The Congressional Budget Office (CBO) released its 2013 baseline for farm programs, designed to give members of Congress an idea of how much money would be required to operate commodity programs in the coming year and the following nine fiscal years. Those funds are calculated from acreage and yield projections for major program crops, along with supply and demand estimates akin to the monthly data released by USDA.
The data released by the CBO is likely to be close or possibly identical to the projections offered Feb. 19-20 at the Outlook Forum in Washington, DC.
CBO is projecting a 19.3% participation in ACRE, up from 16.4% the past two crop years. Planted acreage is forecast at 97 million, with a yield of 161.5 bu./acre, which would be slightly under a trend yield for 2013. With total production of 14.454 billion bushels, stocks and imports would raise the supply to 15.121 billion bushels. Demand would be lead by 5.1 billion bushels used for ethanol and 4.975 billion bushels for feed. Exports would rebound substantially from the 1.1 billion bushels from the current marketing year to 1.750 billion bushels. Much of that demand would be based on the average price of $4.51/bu. for the 2013 crop, pushed down by the help of 1.8 billion bushels in carryout.
CBO forecasts 19.3% of acreage to be in the ACRE program, up from 15.1% the past two years. Planted acreage is projected at 77 million acres, with a 43.5 bu./acre national average yield. Total production would be 3.306 billion bushels. With beginning stocks and imports, the supply would be 3.451 billion.
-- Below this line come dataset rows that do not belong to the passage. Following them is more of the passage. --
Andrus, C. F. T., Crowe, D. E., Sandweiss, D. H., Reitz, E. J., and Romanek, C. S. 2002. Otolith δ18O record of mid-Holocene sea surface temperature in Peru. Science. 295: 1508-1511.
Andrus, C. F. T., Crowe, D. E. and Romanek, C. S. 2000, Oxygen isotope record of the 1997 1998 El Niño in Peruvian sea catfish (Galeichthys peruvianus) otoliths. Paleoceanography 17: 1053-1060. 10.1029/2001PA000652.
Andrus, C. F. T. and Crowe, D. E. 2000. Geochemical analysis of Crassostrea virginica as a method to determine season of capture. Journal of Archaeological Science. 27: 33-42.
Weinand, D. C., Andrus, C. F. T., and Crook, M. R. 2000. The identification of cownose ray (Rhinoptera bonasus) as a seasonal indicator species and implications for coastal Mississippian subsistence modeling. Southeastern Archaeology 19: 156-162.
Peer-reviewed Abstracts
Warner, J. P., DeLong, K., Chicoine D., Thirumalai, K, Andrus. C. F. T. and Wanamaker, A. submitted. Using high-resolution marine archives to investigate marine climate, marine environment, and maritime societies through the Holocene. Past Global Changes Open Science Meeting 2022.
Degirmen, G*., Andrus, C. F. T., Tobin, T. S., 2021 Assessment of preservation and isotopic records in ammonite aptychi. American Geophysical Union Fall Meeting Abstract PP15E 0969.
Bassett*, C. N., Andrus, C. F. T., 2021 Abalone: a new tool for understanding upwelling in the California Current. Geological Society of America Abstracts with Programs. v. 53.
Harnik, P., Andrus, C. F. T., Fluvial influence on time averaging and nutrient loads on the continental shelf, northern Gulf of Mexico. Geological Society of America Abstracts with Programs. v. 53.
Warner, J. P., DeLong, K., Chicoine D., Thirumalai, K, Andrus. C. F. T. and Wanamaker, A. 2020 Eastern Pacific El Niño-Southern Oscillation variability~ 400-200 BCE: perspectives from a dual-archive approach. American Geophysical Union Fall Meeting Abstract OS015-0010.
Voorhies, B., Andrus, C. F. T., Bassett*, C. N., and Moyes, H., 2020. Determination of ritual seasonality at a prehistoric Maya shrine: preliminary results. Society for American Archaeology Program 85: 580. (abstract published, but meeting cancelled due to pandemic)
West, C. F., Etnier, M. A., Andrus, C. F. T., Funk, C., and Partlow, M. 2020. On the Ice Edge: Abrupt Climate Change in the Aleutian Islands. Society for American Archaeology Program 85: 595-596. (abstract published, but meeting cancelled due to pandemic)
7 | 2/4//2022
The domestic crush is expected to rise from the current 1.560 billion to 1.635 billion bushels for the new crop. Exports are forecast at 1.443 billion bushels, up 100 million from the old crop, putting total use at 3.180 billion and carryout at 281 million. The average price for the marketing year is projected at $11/bu. for soybeans.
CBO expects the current wheat crop to have an average yield of 45.5 bu./acre from 57 million acres planted and 48.4 million harvested acres, which would be just fewer than 85% of planted acreage. Production would total 2.209 billion bushels, and combined with beginning stocks and imports, the total supply would be 3.075 billion bushels. Food use is projected at 958 million, feed use at 250 million, and exports at 1.050 billion bushels, pushing the carryout to 744 million (32%). That would push the average season price to $7.05 per bushel.
CBO projects $6.242 billion will be needed for 2013 crops, up from $5.06 billion in 2012. That is based on higher outlays for feedgrains and wheat, specifically for direct payments. Those jump from $1.558 billion to $1.982 billion for corn, from $433 million to $560 million for soybeans and from $865 million to $1.072 billion for wheat.
The CBO also projects higher outlays for conservation, rising from $4.692 billion in 2012 to $5.172 billion in 2013.
Crop Insurance Costs
CBO is also forecasting the need for $15.999 billion in outlays for crop insurance indemnity payments for 2012 crops and $10.139 billion for 2013 crops. While the loss ratio for 2013 is set at the theoretical $1 in and $1 out for premium payments and indemnity payments, the 2012 budget for crop insurance indicates a loss ratio of 1.45, or $1.45 out for each $1 premium payment. The CBO projects a total underwriting loss for the 2012 crop season at $12.504 billion.